● Material for the task
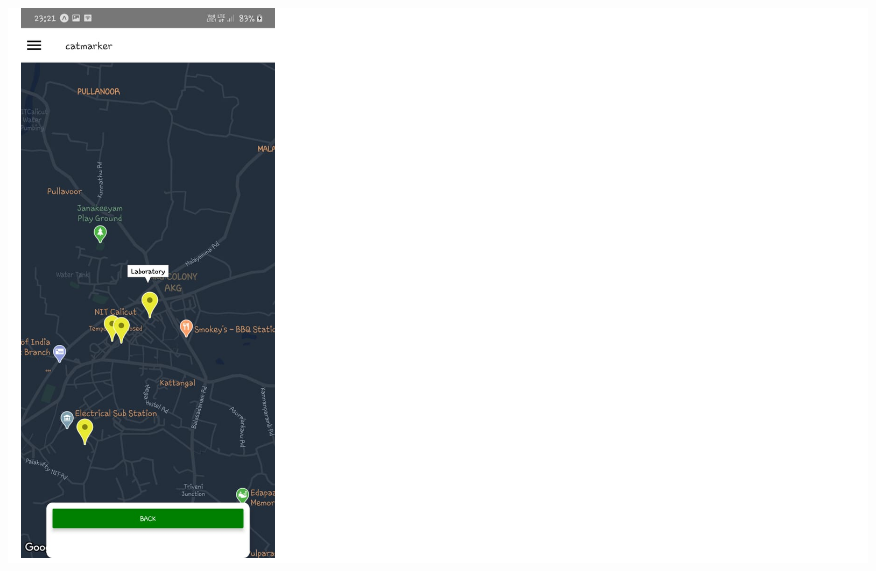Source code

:   <img src="https://github.com/sonianuj287/NITC-Take-Me-There/blob/master/screen6.jpeg" width="280" height="550">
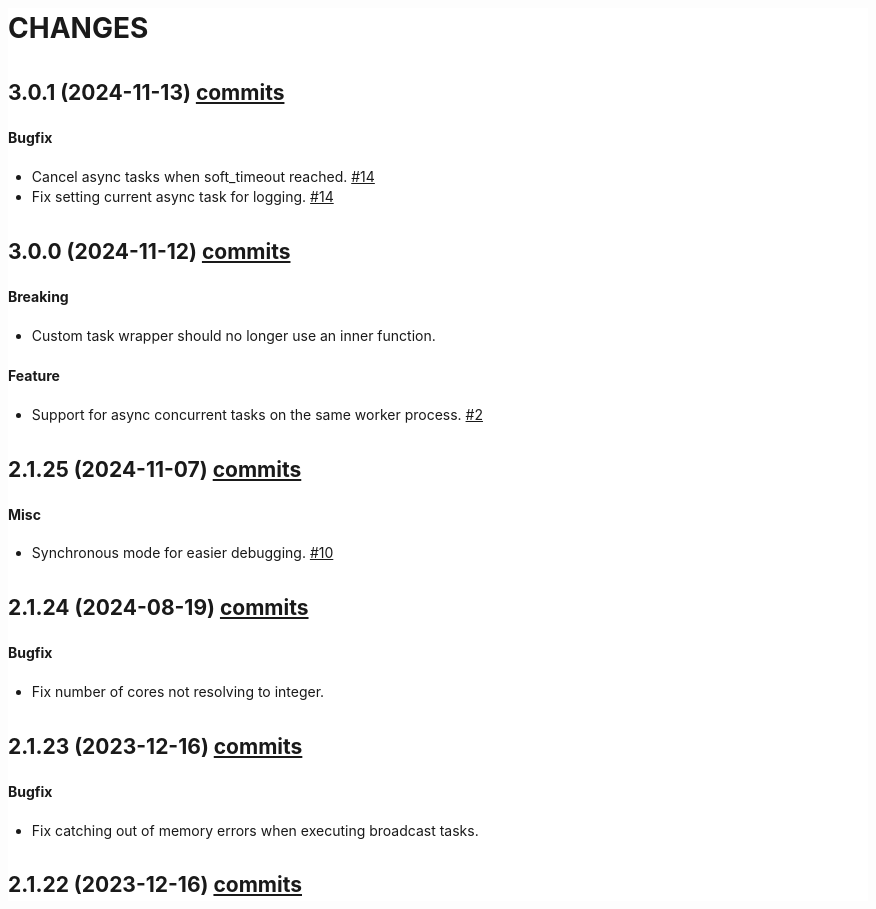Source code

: # CHANGES

## 3.0.1 (2024-11-13) [commits](https://github.com/wakatime/wakaq/compare/3.0.0...3.0.1)

#### Bugfix

- Cancel async tasks when soft_timeout reached.
[#14](https://github.com/wakatime/wakaq/pull/14)
- Fix setting current async task for logging.
[#14](https://github.com/wakatime/wakaq/pull/14)

## 3.0.0 (2024-11-12) [commits](https://github.com/wakatime/wakaq/compare/2.1.25...3.0.0)

#### Breaking

- Custom task wrapper should no longer use an inner function.

#### Feature

- Support for async concurrent tasks on the same worker process.
[#2](https://github.com/wakatime/wakaq/issues/2)

## 2.1.25 (2024-11-07) [commits](https://github.com/wakatime/wakaq/compare/2.1.24...2.1.25)

#### Misc

- Synchronous mode for easier debugging.
[#10](https://github.com/wakatime/wakaq/pull/10)

## 2.1.24 (2024-08-19) [commits](https://github.com/wakatime/wakaq/compare/2.1.23...2.1.24)

#### Bugfix

- Fix number of cores not resolving to integer.

## 2.1.23 (2023-12-16) [commits](https://github.com/wakatime/wakaq/compare/2.1.22...2.1.23)

#### Bugfix

- Fix catching out of memory errors when executing broadcast tasks.

## 2.1.22 (2023-12-16) [commits](https://github.com/wakatime/wakaq/compare/2.1.21...2.1.22)
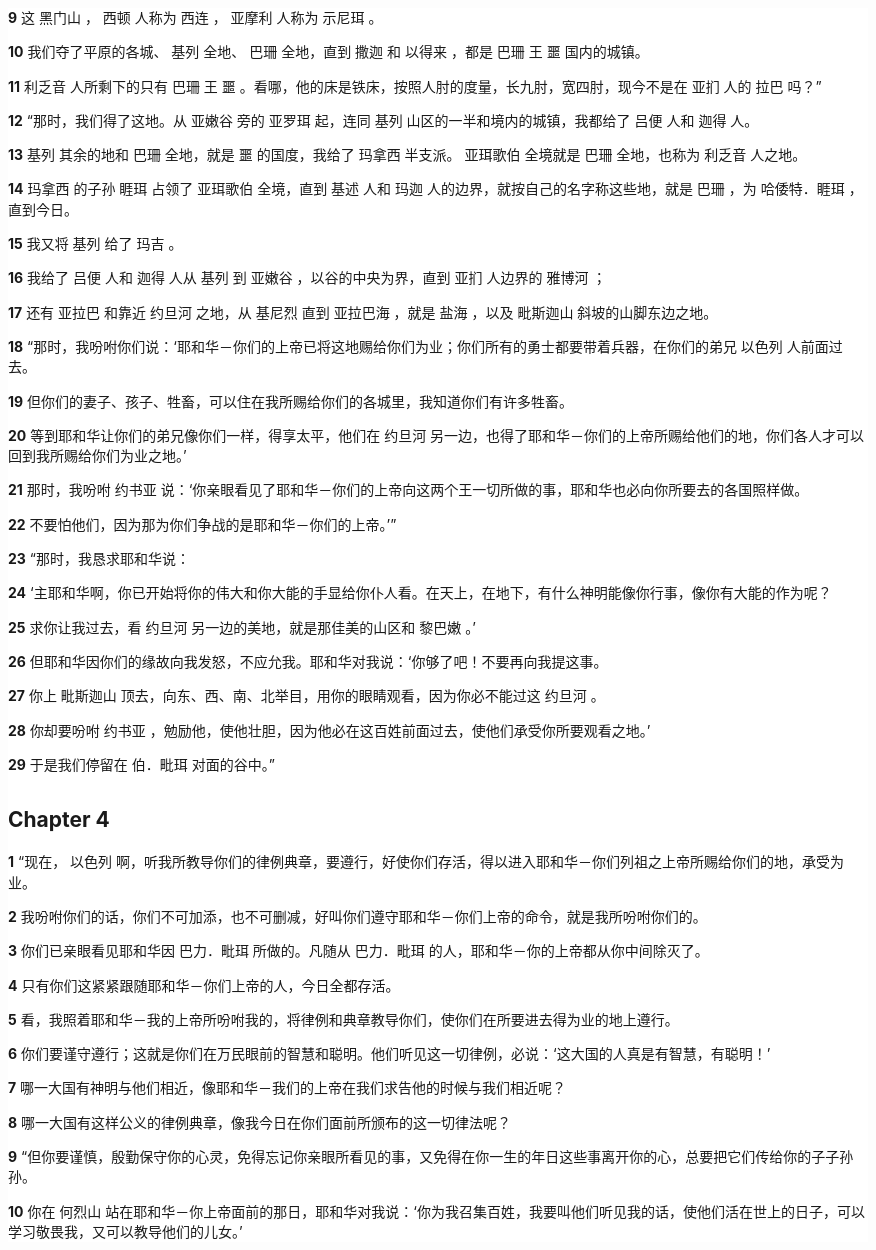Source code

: **9** 这 黑门山 ， 西顿 人称为 西连 ， 亚摩利 人称为 示尼珥 。

**10** 我们夺了平原的各城、 基列 全地、 巴珊 全地，直到 撒迦 和 以得来 ，都是 巴珊 王 噩 国内的城镇。

**11** 利乏音 人所剩下的只有 巴珊 王 噩 。看哪，他的床是铁床，按照人肘的度量，长九肘，宽四肘，现今不是在 亚扪 人的 拉巴 吗？”

**12** “那时，我们得了这地。从 亚嫩谷 旁的 亚罗珥 起，连同 基列 山区的一半和境内的城镇，我都给了 吕便 人和 迦得 人。

**13** 基列 其余的地和 巴珊 全地，就是 噩 的国度，我给了 玛拿西 半支派。 亚珥歌伯 全境就是 巴珊 全地，也称为 利乏音 人之地。

**14** 玛拿西 的子孙 睚珥 占领了 亚珥歌伯 全境，直到 基述 人和 玛迦 人的边界，就按自己的名字称这些地，就是 巴珊 ，为 哈倭特．睚珥 ，直到今日。

**15** 我又将 基列 给了 玛吉 。

**16** 我给了 吕便 人和 迦得 人从 基列 到 亚嫩谷 ，以谷的中央为界，直到 亚扪 人边界的 雅博河 ；

**17** 还有 亚拉巴 和靠近 约旦河 之地，从 基尼烈 直到 亚拉巴海 ，就是 盐海 ，以及 毗斯迦山 斜坡的山脚东边之地。

**18** “那时，我吩咐你们说：‘耶和华－你们的上帝已将这地赐给你们为业；你们所有的勇士都要带着兵器，在你们的弟兄 以色列 人前面过去。

**19** 但你们的妻子、孩子、牲畜，可以住在我所赐给你们的各城里，我知道你们有许多牲畜。

**20** 等到耶和华让你们的弟兄像你们一样，得享太平，他们在 约旦河 另一边，也得了耶和华－你们的上帝所赐给他们的地，你们各人才可以回到我所赐给你们为业之地。’

**21** 那时，我吩咐 约书亚 说：‘你亲眼看见了耶和华－你们的上帝向这两个王一切所做的事，耶和华也必向你所要去的各国照样做。

**22** 不要怕他们，因为那为你们争战的是耶和华－你们的上帝。’”

**23** “那时，我恳求耶和华说：

**24** ‘主耶和华啊，你已开始将你的伟大和你大能的手显给你仆人看。在天上，在地下，有什么神明能像你行事，像你有大能的作为呢？

**25** 求你让我过去，看 约旦河 另一边的美地，就是那佳美的山区和 黎巴嫩 。’

**26** 但耶和华因你们的缘故向我发怒，不应允我。耶和华对我说：‘你够了吧！不要再向我提这事。

**27** 你上 毗斯迦山 顶去，向东、西、南、北举目，用你的眼睛观看，因为你必不能过这 约旦河 。

**28** 你却要吩咐 约书亚 ，勉励他，使他壮胆，因为他必在这百姓前面过去，使他们承受你所要观看之地。’

**29** 于是我们停留在 伯．毗珥 对面的谷中。”

## Chapter 4

**1** “现在， 以色列 啊，听我所教导你们的律例典章，要遵行，好使你们存活，得以进入耶和华－你们列祖之上帝所赐给你们的地，承受为业。

**2** 我吩咐你们的话，你们不可加添，也不可删减，好叫你们遵守耶和华－你们上帝的命令，就是我所吩咐你们的。

**3** 你们已亲眼看见耶和华因 巴力．毗珥 所做的。凡随从 巴力．毗珥 的人，耶和华－你的上帝都从你中间除灭了。

**4** 只有你们这紧紧跟随耶和华－你们上帝的人，今日全都存活。

**5** 看，我照着耶和华－我的上帝所吩咐我的，将律例和典章教导你们，使你们在所要进去得为业的地上遵行。

**6** 你们要谨守遵行；这就是你们在万民眼前的智慧和聪明。他们听见这一切律例，必说：‘这大国的人真是有智慧，有聪明！’

**7** 哪一大国有神明与他们相近，像耶和华－我们的上帝在我们求告他的时候与我们相近呢？

**8** 哪一大国有这样公义的律例典章，像我今日在你们面前所颁布的这一切律法呢？

**9** “但你要谨慎，殷勤保守你的心灵，免得忘记你亲眼所看见的事，又免得在你一生的年日这些事离开你的心，总要把它们传给你的子子孙孙。

**10** 你在 何烈山 站在耶和华－你上帝面前的那日，耶和华对我说：‘你为我召集百姓，我要叫他们听见我的话，使他们活在世上的日子，可以学习敬畏我，又可以教导他们的儿女。’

● Prompt
Rewrite the source text from the listing above as a single numbered list, one line per item, with blank lines omitted. Leave out the pictures.

● Answer for this exercise
1. Source code
2. :   <img src="https://github.com/sonianuj287/NITC-Take-Me-There/blob/master/screen6.jpeg" width="280" height="550">
3. Source code
4. : # CHANGES
5. ## 3.0.1 (2024-11-13) [commits](https://github.com/wakatime/wakaq/compare/3.0.0...3.0.1)
6. #### Bugfix
7. - Cancel async tasks when soft_timeout reached.
8. [#14](https://github.com/wakatime/wakaq/pull/14)
9. - Fix setting current async task for logging.
10. [#14](https://github.com/wakatime/wakaq/pull/14)
11. ## 3.0.0 (2024-11-12) [commits](https://github.com/wakatime/wakaq/compare/2.1.25...3.0.0)
12. #### Breaking
13. - Custom task wrapper should no longer use an inner function.
14. #### Feature
15. - Support for async concurrent tasks on the same worker process.
16. [#2](https://github.com/wakatime/wakaq/issues/2)
17. ## 2.1.25 (2024-11-07) [commits](https://github.com/wakatime/wakaq/compare/2.1.24...2.1.25)
18. #### Misc
19. - Synchronous mode for easier debugging.
20. [#10](https://github.com/wakatime/wakaq/pull/10)
21. ## 2.1.24 (2024-08-19) [commits](https://github.com/wakatime/wakaq/compare/2.1.23...2.1.24)
22. #### Bugfix
23. - Fix number of cores not resolving to integer.
24. ## 2.1.23 (2023-12-16) [commits](https://github.com/wakatime/wakaq/compare/2.1.22...2.1.23)
25. #### Bugfix
26. - Fix catching out of memory errors when executing broadcast tasks.
27. ## 2.1.22 (2023-12-16) [commits](https://github.com/wakatime/wakaq/compare/2.1.21...2.1.22)
28. Source code
29. : **9** 这 黑门山 ， 西顿 人称为 西连 ， 亚摩利 人称为 示尼珥 。
30. **10** 我们夺了平原的各城、 基列 全地、 巴珊 全地，直到 撒迦 和 以得来 ，都是 巴珊 王 噩 国内的城镇。
31. **11** 利乏音 人所剩下的只有 巴珊 王 噩 。看哪，他的床是铁床，按照人肘的度量，长九肘，宽四肘，现今不是在 亚扪 人的 拉巴 吗？”
32. **12** “那时，我们得了这地。从 亚嫩谷 旁的 亚罗珥 起，连同 基列 山区的一半和境内的城镇，我都给了 吕便 人和 迦得 人。
33. **13** 基列 其余的地和 巴珊 全地，就是 噩 的国度，我给了 玛拿西 半支派。 亚珥歌伯 全境就是 巴珊 全地，也称为 利乏音 人之地。
34. **14** 玛拿西 的子孙 睚珥 占领了 亚珥歌伯 全境，直到 基述 人和 玛迦 人的边界，就按自己的名字称这些地，就是 巴珊 ，为 哈倭特．睚珥 ，直到今日。
35. **15** 我又将 基列 给了 玛吉 。
36. **16** 我给了 吕便 人和 迦得 人从 基列 到 亚嫩谷 ，以谷的中央为界，直到 亚扪 人边界的 雅博河 ；
37. **17** 还有 亚拉巴 和靠近 约旦河 之地，从 基尼烈 直到 亚拉巴海 ，就是 盐海 ，以及 毗斯迦山 斜坡的山脚东边之地。
38. **18** “那时，我吩咐你们说：‘耶和华－你们的上帝已将这地赐给你们为业；你们所有的勇士都要带着兵器，在你们的弟兄 以色列 人前面过去。
39. **19** 但你们的妻子、孩子、牲畜，可以住在我所赐给你们的各城里，我知道你们有许多牲畜。
40. **20** 等到耶和华让你们的弟兄像你们一样，得享太平，他们在 约旦河 另一边，也得了耶和华－你们的上帝所赐给他们的地，你们各人才可以回到我所赐给你们为业之地。’
41. **21** 那时，我吩咐 约书亚 说：‘你亲眼看见了耶和华－你们的上帝向这两个王一切所做的事，耶和华也必向你所要去的各国照样做。
42. **22** 不要怕他们，因为那为你们争战的是耶和华－你们的上帝。’”
43. **23** “那时，我恳求耶和华说：
44. **24** ‘主耶和华啊，你已开始将你的伟大和你大能的手显给你仆人看。在天上，在地下，有什么神明能像你行事，像你有大能的作为呢？
45. **25** 求你让我过去，看 约旦河 另一边的美地，就是那佳美的山区和 黎巴嫩 。’
46. **26** 但耶和华因你们的缘故向我发怒，不应允我。耶和华对我说：‘你够了吧！不要再向我提这事。
47. **27** 你上 毗斯迦山 顶去，向东、西、南、北举目，用你的眼睛观看，因为你必不能过这 约旦河 。
48. **28** 你却要吩咐 约书亚 ，勉励他，使他壮胆，因为他必在这百姓前面过去，使他们承受你所要观看之地。’
49. **29** 于是我们停留在 伯．毗珥 对面的谷中。”
50. ## Chapter 4
51. **1** “现在， 以色列 啊，听我所教导你们的律例典章，要遵行，好使你们存活，得以进入耶和华－你们列祖之上帝所赐给你们的地，承受为业。
52. **2** 我吩咐你们的话，你们不可加添，也不可删减，好叫你们遵守耶和华－你们上帝的命令，就是我所吩咐你们的。
53. **3** 你们已亲眼看见耶和华因 巴力．毗珥 所做的。凡随从 巴力．毗珥 的人，耶和华－你的上帝都从你中间除灭了。
54. **4** 只有你们这紧紧跟随耶和华－你们上帝的人，今日全都存活。
55. **5** 看，我照着耶和华－我的上帝所吩咐我的，将律例和典章教导你们，使你们在所要进去得为业的地上遵行。
56. **6** 你们要谨守遵行；这就是你们在万民眼前的智慧和聪明。他们听见这一切律例，必说：‘这大国的人真是有智慧，有聪明！’
57. **7** 哪一大国有神明与他们相近，像耶和华－我们的上帝在我们求告他的时候与我们相近呢？
58. **8** 哪一大国有这样公义的律例典章，像我今日在你们面前所颁布的这一切律法呢？
59. **9** “但你要谨慎，殷勤保守你的心灵，免得忘记你亲眼所看见的事，又免得在你一生的年日这些事离开你的心，总要把它们传给你的子子孙孙。
60. **10** 你在 何烈山 站在耶和华－你上帝面前的那日，耶和华对我说：‘你为我召集百姓，我要叫他们听见我的话，使他们活在世上的日子，可以学习敬畏我，又可以教导他们的儿女。’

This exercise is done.